Wide-brimmed hat. Work shirt. Kneeling beside a plant with exact, careful attention. Even 15 years later, Margaret recognized the way her eldest daughter bent toward living things when she was interested. As a child, Sarah had spent whole afternoons in the backyard strawberry patch, checking leaves for pests as if the plants themselves were trusting her with secrets.
“She’s checking for pests,” Margaret murmured. “Sarah always did that.”
They watched the 3 young women work the rows with synchronized efficiency. No chatter. No joking. No ease. They moved like people accustomed to labor and to being watched while doing it. Then a man emerged from the house and crossed the yard toward them.
Margaret needed no binoculars to know him.
“That’s him,” she whispered. “That’s Robert Greenfield.”
He still walked with the same deliberate stride, the same quiet authority that had once read as calm to parents and colleagues. But age had changed him. His hair had gone fully white. His posture had tightened. Even from a distance, there was something more rigid in him now, something sharpened by ownership mistaken for devotion.
The 3 young women gathered when he reached the field. He appeared to be giving instructions, pointing toward separate sections of the rows. They listened with lowered heads and occasional nods.
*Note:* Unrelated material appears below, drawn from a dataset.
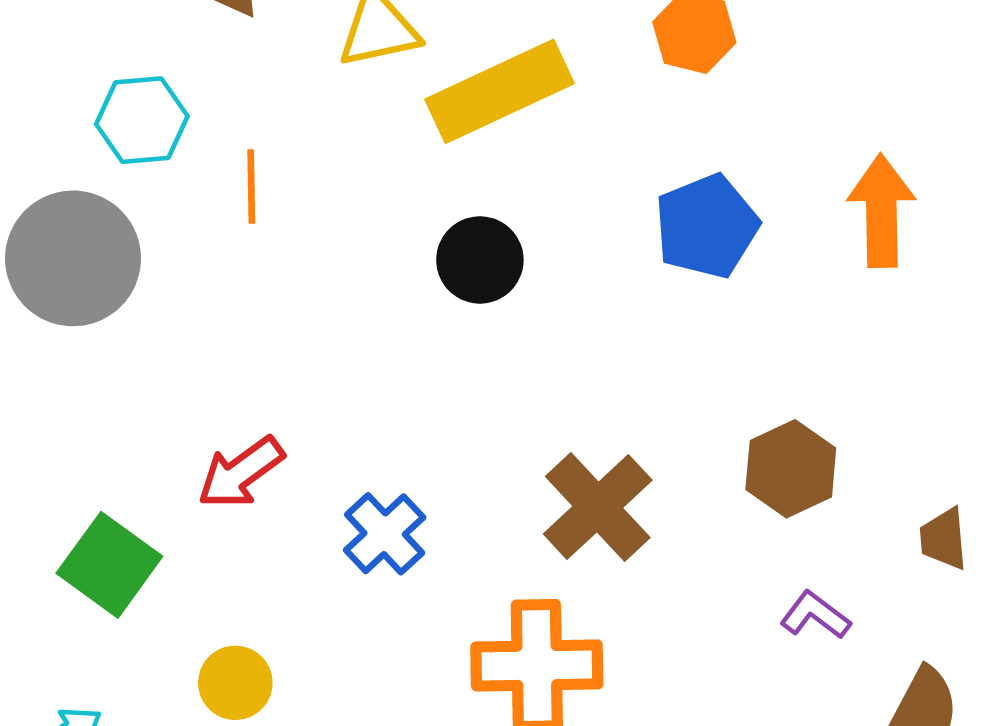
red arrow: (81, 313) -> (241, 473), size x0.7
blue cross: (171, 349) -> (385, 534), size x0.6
“They’re afraid of him,” Margaret said.
Jon took the binoculars and watched in silence for several minutes.
“What makes you say that?”
“Look at how they stand,” Margaret said. “That’s not how daughters stand with a father they adore. That’s how children stand with someone they don’t want to disappoint.”
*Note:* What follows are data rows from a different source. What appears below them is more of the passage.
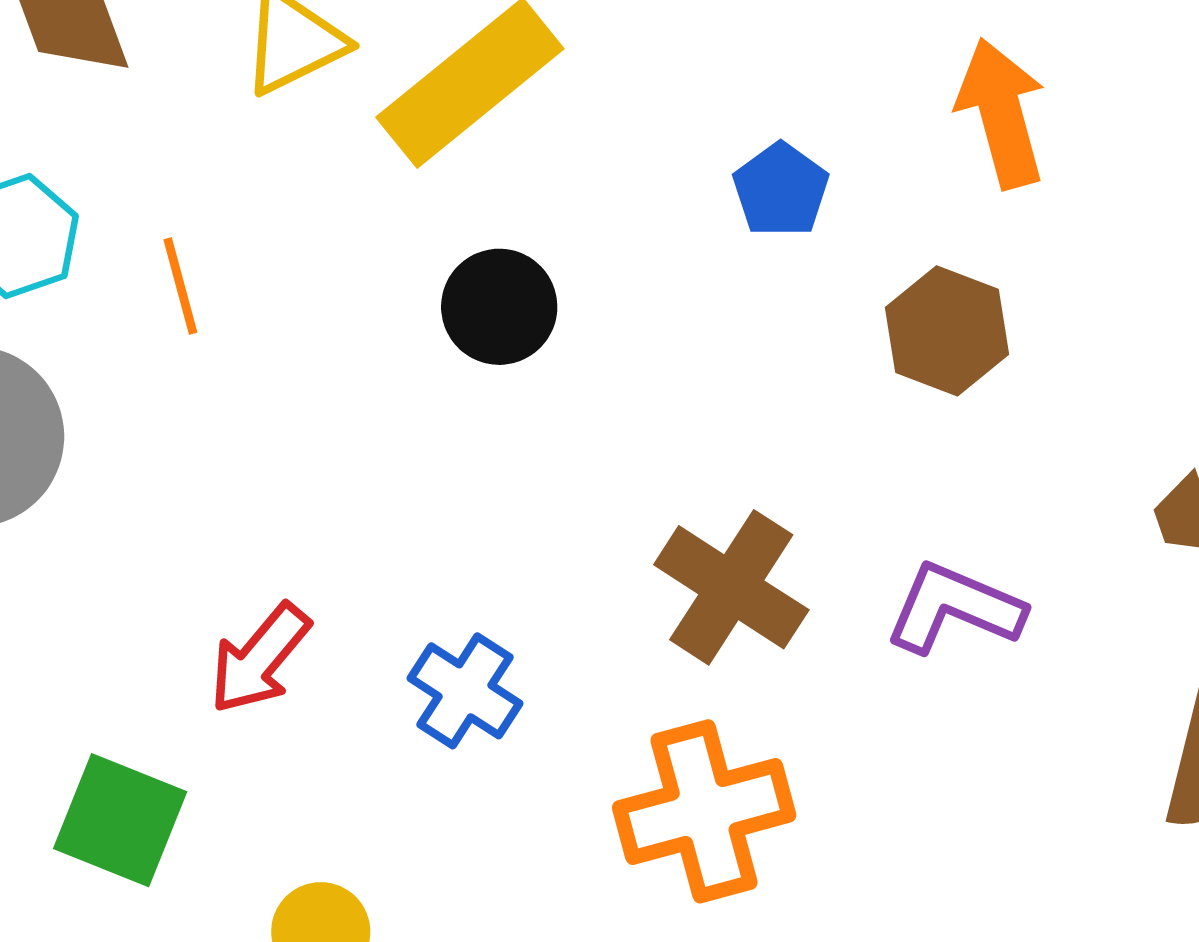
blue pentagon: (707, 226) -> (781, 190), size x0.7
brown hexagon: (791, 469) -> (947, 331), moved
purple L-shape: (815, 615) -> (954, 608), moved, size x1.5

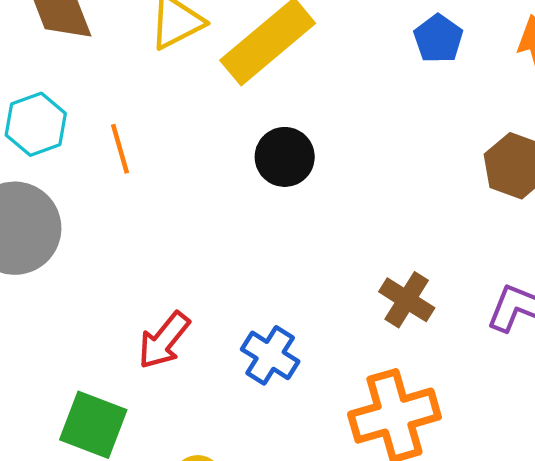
blue pentagon: (781, 190) -> (438, 39), moved
brown cross: (731, 587) -> (407, 300), size x0.7

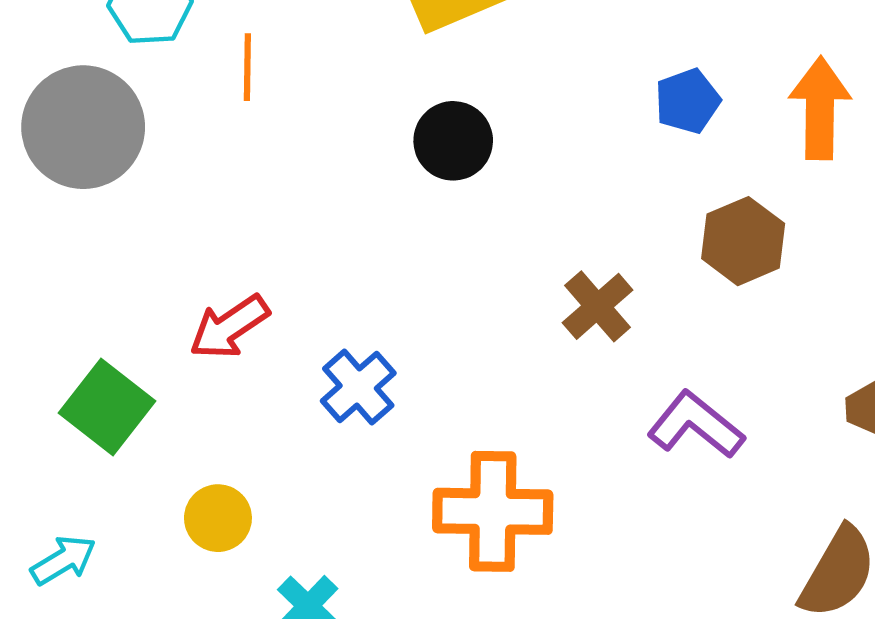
blue pentagon: (438, 39) -> (688, 101), moved
brown cross: (407, 300) -> (598, 306), moved

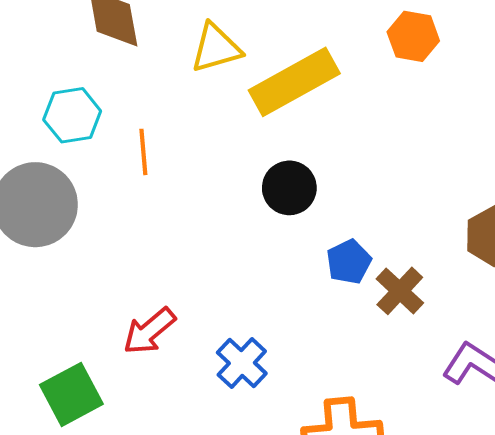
blue pentagon: (688, 101) -> (349, 262), moved
green square: (107, 407) -> (71, 394), turned 30

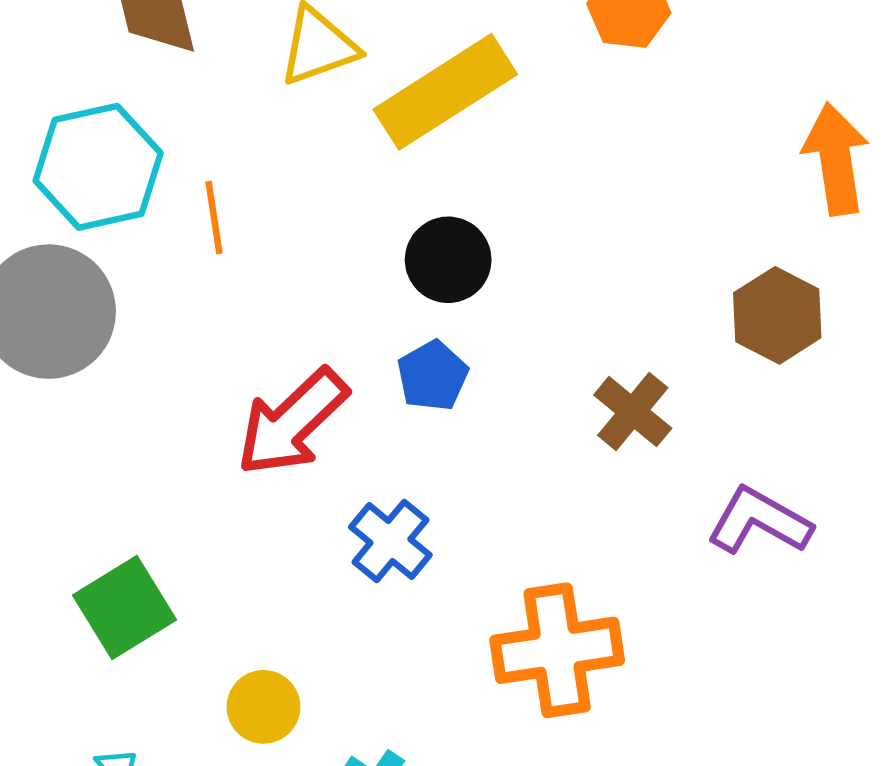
cyan hexagon: (72, 115) -> (98, 167), size x1.4
blue pentagon: (349, 262) -> (433, 376), moved
red arrow: (149, 331) -> (292, 422), moved, size x1.4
Jon lowered the binoculars, thoughtful, unwilling to say more than he could prove.
“Maybe,” he said. “Or maybe they’re just serious. We have to be careful what we read into this.”
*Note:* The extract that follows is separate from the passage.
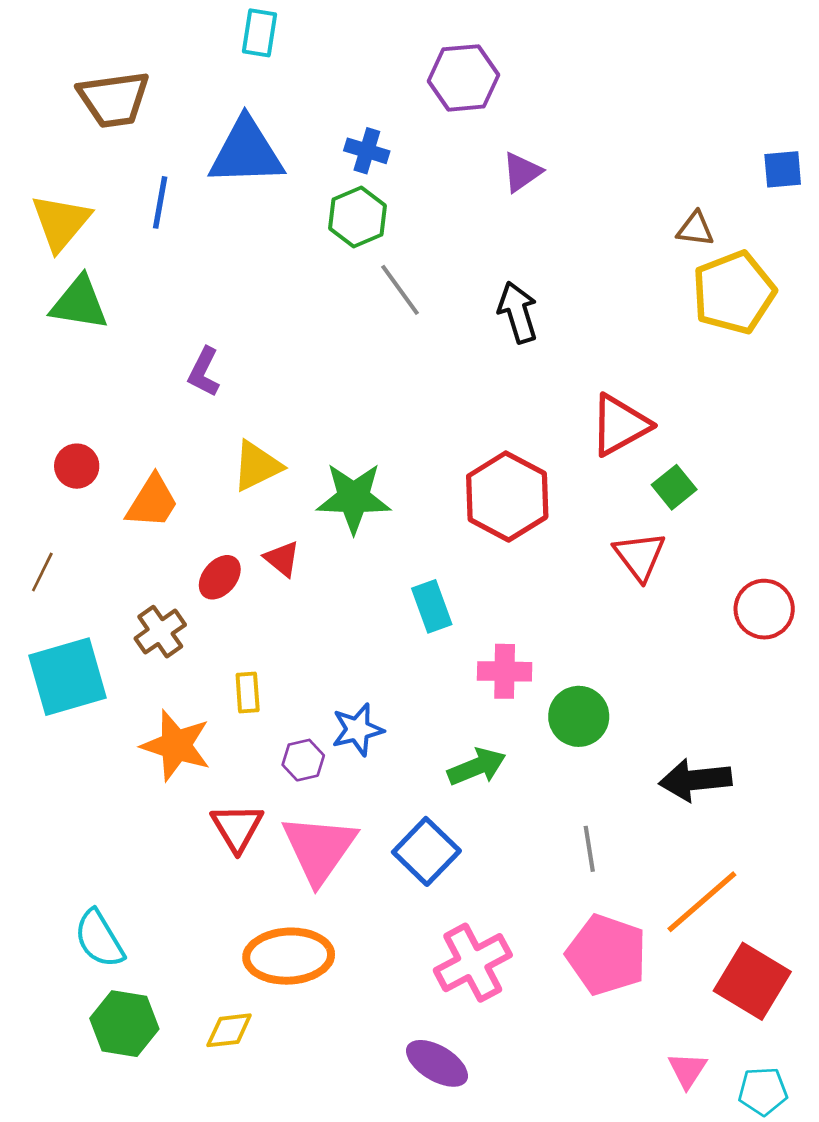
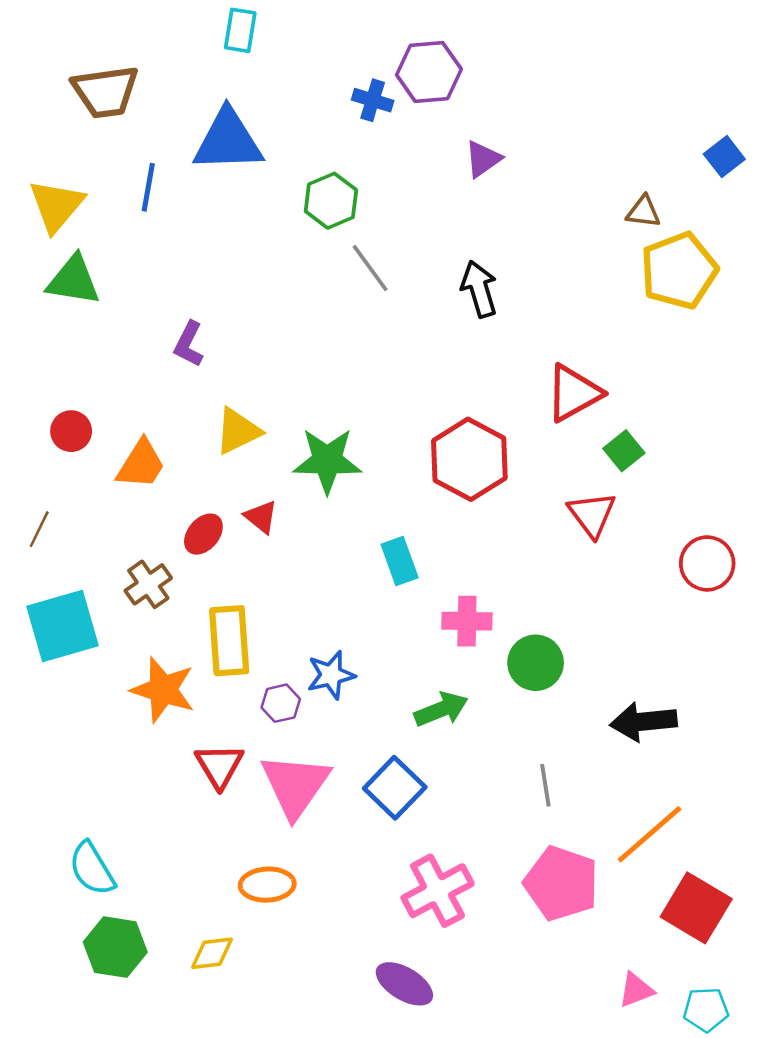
blue cross: (367, 151) -> (373, 100), moved
blue square: (783, 169) -> (724, 157), turned -33
yellow rectangle: (248, 693) -> (229, 641), size x1.8
orange ellipse: (289, 956) -> (267, 885), size x0.7
pink triangle: (687, 1070) -> (636, 990), turned 36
But Margaret knew what she was seeing. The 3 women worked hard, relentlessly, breaking only when Greenfield brought water or moved them to another task. There was no lightness in their motions. No visible freedom. Just competence shaped by obedience.
After nearly an hour, Greenfield returned to the house. The sisters continued working. Then Sophie, or perhaps Stella, lifted her head and looked toward the road, scanning the hills as though searching for someone she half-expected and half-feared to see.
“We need to get closer,” Margaret said.
“That’s exactly what we said we wouldn’t do.”
“Jon, what if they want to leave and don’t know how? What if they’ve been taught there’s nowhere else?”
Before he could answer, Greenfield reappeared on the porch carrying what was unmistakably a rifle. He stood scanning the hills with slow, suspicious intent.
Jon went still.
“He knows someone’s watching,” he said. “We need to go.”
They drove away carefully, trying not to raise dust.